Work order: Pull each line containing "root" out of the data and copy it.

Data:
════════════════
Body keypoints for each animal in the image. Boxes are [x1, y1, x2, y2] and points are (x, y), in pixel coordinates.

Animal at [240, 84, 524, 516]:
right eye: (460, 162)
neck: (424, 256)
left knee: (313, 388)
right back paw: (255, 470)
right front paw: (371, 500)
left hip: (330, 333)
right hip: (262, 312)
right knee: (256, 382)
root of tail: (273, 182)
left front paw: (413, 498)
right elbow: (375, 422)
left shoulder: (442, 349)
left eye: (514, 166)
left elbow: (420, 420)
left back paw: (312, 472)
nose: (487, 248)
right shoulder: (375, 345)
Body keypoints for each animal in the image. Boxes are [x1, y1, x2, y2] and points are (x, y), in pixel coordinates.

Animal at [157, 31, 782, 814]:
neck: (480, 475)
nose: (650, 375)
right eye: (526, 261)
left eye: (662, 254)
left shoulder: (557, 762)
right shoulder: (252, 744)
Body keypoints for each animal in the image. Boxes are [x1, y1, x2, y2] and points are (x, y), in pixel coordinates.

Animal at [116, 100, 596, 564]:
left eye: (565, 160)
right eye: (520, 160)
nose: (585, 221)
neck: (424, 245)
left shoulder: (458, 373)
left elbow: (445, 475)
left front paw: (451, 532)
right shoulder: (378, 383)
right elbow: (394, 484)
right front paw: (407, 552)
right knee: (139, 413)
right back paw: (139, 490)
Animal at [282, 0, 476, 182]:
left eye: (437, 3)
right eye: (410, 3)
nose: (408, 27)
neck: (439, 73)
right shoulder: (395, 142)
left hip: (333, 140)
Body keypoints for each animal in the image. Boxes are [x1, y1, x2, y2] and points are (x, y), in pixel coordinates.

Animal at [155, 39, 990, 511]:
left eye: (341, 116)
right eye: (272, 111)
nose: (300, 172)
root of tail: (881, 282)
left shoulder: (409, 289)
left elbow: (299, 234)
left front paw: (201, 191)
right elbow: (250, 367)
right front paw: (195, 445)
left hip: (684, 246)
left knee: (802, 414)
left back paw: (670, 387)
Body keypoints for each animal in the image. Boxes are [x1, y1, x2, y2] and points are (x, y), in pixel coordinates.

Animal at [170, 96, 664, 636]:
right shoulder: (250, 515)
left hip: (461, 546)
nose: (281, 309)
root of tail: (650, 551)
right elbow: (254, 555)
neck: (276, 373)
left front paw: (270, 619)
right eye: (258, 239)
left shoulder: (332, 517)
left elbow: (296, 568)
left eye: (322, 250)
════════════════
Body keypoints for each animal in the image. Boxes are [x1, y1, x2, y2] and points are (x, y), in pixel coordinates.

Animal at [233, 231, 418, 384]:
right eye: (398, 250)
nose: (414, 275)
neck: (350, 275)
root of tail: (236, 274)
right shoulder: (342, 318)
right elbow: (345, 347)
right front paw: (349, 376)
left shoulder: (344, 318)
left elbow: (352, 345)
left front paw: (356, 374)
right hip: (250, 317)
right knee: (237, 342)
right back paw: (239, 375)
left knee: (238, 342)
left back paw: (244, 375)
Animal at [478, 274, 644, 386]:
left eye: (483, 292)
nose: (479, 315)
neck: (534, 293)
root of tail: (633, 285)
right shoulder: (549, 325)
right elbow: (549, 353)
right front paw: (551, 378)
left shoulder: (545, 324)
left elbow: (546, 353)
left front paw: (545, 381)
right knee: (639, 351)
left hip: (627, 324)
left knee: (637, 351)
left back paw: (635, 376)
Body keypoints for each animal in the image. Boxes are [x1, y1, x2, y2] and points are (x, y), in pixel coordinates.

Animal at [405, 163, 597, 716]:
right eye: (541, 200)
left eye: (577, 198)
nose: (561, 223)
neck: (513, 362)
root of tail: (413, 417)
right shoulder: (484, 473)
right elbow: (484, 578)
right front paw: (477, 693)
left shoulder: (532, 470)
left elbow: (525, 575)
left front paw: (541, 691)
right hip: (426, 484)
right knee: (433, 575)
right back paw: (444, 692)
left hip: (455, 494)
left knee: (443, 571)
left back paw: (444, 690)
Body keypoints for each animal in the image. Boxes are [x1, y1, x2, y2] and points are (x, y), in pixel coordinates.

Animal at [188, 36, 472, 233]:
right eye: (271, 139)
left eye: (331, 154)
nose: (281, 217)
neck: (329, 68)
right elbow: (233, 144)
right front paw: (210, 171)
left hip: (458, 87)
════════════════
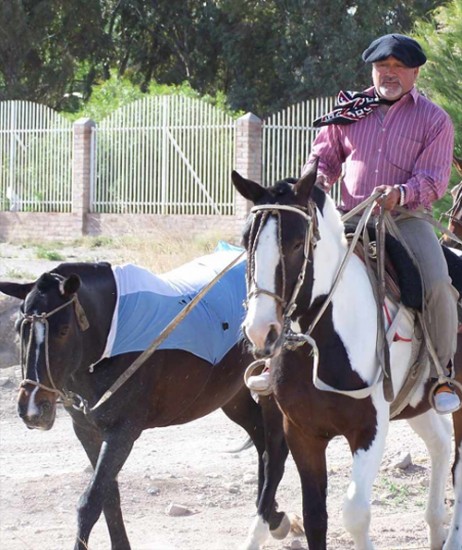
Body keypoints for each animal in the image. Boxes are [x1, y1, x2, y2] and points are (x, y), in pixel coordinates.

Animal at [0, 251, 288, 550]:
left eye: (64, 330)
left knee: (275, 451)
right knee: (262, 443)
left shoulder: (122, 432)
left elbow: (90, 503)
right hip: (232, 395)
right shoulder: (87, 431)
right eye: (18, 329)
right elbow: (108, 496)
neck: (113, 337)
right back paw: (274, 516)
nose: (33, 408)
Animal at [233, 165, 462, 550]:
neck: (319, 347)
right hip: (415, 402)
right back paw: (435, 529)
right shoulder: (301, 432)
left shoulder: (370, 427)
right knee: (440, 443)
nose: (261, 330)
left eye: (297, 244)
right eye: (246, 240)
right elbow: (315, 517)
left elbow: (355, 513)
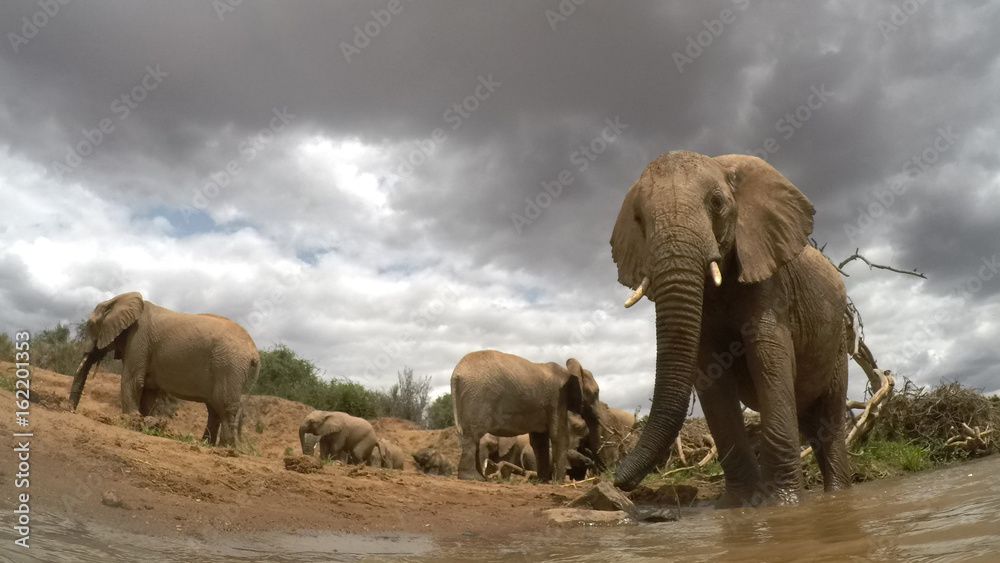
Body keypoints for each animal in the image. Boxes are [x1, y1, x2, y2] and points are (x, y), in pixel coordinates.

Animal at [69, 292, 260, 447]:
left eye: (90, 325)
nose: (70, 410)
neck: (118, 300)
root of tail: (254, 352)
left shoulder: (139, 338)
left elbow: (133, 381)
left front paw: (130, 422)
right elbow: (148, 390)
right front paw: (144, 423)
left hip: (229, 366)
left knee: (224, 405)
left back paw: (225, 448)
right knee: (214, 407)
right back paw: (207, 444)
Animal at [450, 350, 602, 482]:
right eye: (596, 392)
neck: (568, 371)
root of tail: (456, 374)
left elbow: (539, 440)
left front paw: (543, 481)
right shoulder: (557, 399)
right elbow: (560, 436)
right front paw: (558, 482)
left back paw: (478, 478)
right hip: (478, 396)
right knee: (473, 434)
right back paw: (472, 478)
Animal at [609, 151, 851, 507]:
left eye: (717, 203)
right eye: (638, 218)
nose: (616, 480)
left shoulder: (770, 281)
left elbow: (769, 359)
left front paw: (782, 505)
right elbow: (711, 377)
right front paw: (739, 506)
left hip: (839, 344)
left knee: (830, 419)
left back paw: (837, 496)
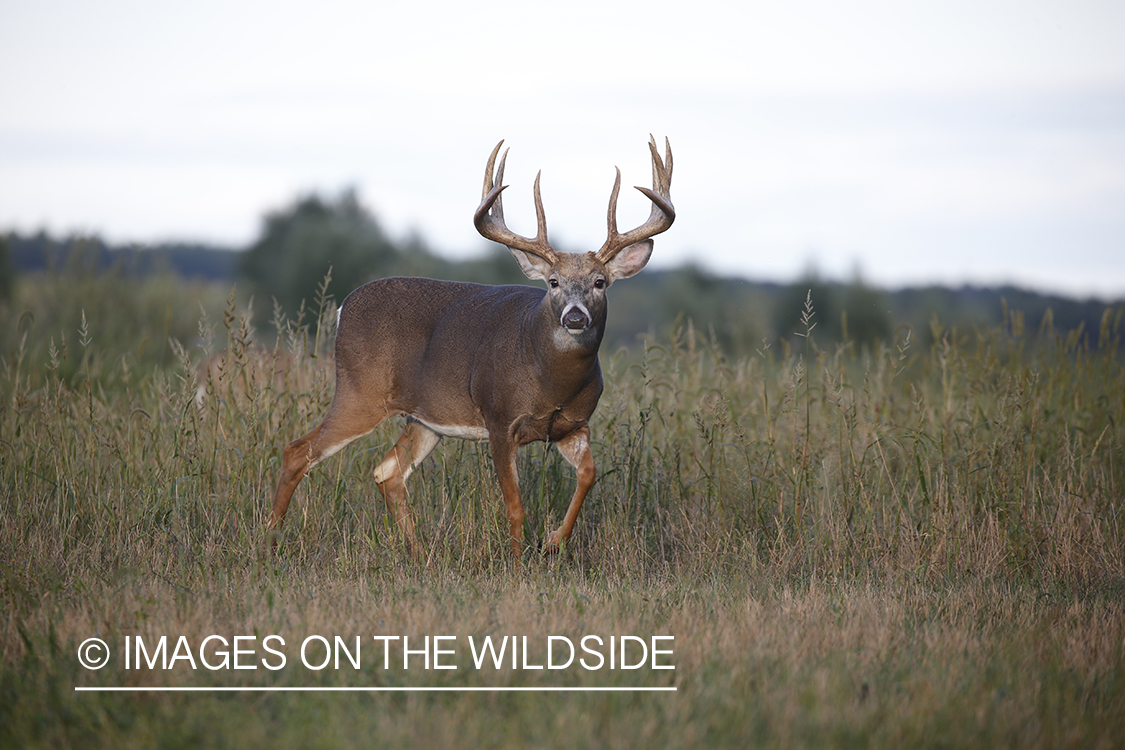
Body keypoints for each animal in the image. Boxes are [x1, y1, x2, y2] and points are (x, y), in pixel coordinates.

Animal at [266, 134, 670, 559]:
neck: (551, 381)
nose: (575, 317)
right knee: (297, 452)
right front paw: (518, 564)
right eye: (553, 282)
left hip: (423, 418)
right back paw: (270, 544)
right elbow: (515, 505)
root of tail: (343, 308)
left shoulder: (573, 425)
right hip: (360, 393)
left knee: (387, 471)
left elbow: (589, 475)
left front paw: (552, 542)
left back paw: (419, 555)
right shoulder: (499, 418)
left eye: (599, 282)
════════════════
Expected output:
root of tail: (273, 182)
root of tail: (881, 282)
root of tail: (650, 551)
root of tail: (236, 274)
root of tail: (633, 285)
root of tail: (413, 417)
root of tail: (254, 352)
root of tail: (456, 374)
root of tail: (343, 308)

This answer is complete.